Pero ya hay resultados prometedores que ilustran lo que es posible. El coautor del estudio, el Dr. Brett Kagan, director científico de Cortical Labs, en Melbourne, Australia, y su equipo demostraron recientemente que las células cerebrales pueden aprender a jugar al videojuego Pong.

“Su equipo ya lo está probando con organoides cerebrales”, afirma Hartung. “Y yo diría que replicar este experimento con organoides ya cumple la definición básica de inteligencia organoide. A partir de aquí, solo es cuestión de construir la comunidad, las herramientas y las tecnologías para aprovechar todo el potencial de la inteligencia organoide”.

La ética de los organoides cerebrales

La creación de organoides cerebrales humanos capaces de realizar funciones cognitivas plantea una serie de problemas éticos, entre ellos si pueden desarrollar consciencia o sentir dolor, y si las personas cuyas células se utilizaron para fabricarlos tienen algún derecho sobre los organoides.

“Una parte fundamental de nuestra visión es desarrollar la inteligencia organoide de forma ética y socialmente responsable”, afirma Hartung. “Por eso, desde el principio hemos colaborado con especialistas en ética para establecer un planteamiento ético integrado.

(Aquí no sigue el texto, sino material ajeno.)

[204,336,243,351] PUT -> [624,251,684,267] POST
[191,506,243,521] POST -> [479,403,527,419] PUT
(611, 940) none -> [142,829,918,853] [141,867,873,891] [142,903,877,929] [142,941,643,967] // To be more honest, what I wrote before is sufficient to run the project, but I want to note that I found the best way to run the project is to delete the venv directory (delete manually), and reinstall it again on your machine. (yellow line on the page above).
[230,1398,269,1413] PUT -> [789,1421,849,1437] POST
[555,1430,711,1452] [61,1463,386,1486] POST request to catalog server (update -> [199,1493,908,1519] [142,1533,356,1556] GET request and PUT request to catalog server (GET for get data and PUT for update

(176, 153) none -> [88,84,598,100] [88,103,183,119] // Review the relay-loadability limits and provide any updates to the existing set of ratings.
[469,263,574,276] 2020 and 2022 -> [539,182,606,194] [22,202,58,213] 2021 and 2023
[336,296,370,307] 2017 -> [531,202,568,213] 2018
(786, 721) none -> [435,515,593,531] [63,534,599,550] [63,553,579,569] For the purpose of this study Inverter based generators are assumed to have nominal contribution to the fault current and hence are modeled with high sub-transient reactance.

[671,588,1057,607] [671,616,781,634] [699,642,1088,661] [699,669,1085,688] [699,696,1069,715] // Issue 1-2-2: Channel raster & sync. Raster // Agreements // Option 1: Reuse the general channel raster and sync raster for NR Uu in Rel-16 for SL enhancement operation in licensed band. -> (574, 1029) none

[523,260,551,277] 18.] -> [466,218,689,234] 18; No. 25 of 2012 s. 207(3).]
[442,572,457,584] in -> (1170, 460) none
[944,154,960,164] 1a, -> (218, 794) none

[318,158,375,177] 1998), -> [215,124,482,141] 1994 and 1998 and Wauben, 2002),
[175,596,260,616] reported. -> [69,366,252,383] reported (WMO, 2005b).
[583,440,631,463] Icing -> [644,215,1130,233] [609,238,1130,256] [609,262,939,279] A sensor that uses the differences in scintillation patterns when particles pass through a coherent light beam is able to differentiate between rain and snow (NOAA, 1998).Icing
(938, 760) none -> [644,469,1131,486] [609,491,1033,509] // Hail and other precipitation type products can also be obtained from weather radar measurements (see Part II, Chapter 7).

Todas las cuestiones éticas serán evaluadas continuamente por equipos formados por científicos, especialistas en ética y el público, a medida que evolucione la investigación”.

Julian Kinderlerer, catedrático emérito de Derecho de la Propiedad Intelectual de la Universidad de Ciudad del Cabo, Sudáfrica, afirma en un artículo publicado por separado que es fundamental incluir al público en la comprensión y el desarrollo de la inteligencia organoide. Kinderlerer no participó en el nuevo estudio sobre inteligencia organoide.

“Estamos entrando en un mundo nuevo, donde la interfaz entre los seres humanos y las construcciones humanas difumina las distinciones”, escribió Kinderlerer. “La sociedad no puede esperar pasivamente nuevos descubrimientos; debe participar en la identificación y resolución de posibles dilemas éticos y asegurarse de que cualquier experimentación se sitúa dentro de unos límites éticos aún por determinar”.

Observar el desarrollo de inteligencias artificiales como ChatGPT ha hecho que algunos se cuestionen lo cerca que están las computadoras de superar la prueba de Turing, escribe Gary Miller, vicedecano de Estrategia de Investigación e Innovación y profesor de Ciencias de la Salud Medioambiental en la Universidad de Columbia de Nueva York, en otro artículo de Viewpoint, publicado el martes. Miller no participó en el estudio de Johns Hopkins.

Las redes de organoides cerebrales podrían utilizarse algún día como soporte de biocomputadoras.

Aunque el ChatGPT puede recopilar información de forma eficiente en internet, no puede reaccionar a un cambio de temperatura como lo hace un sistema celular cultivado, escribió.

“Los sistemas de organoides cerebrales podrían mostrar aspectos clave de la inteligencia y la sensibilidad”, escribió Miller.

“Esto exige un examen sólido de las implicaciones éticas de la tecnología, en el que deben estar incluidos los especialistas en ética. Debemos asegurarnos de que cada paso del proceso se lleva a cabo con integridad científica, reconociendo al mismo tiempo que la cuestión más importante es el impacto potencial en la sociedad”. La inteligencia artificial difumina la línea que separa la cognición humana de la inteligencia artificial, y la tecnología y la biología avanzan a una velocidad que podría superar los debates éticos y morales necesarios. Este campo emergente debe adoptar un enfoque enérgico para abordar las cuestiones éticas y morales que conlleva este tipo de avance científico y debe hacerlo antes de que la tecnología se estrelle contra el abismo moral”.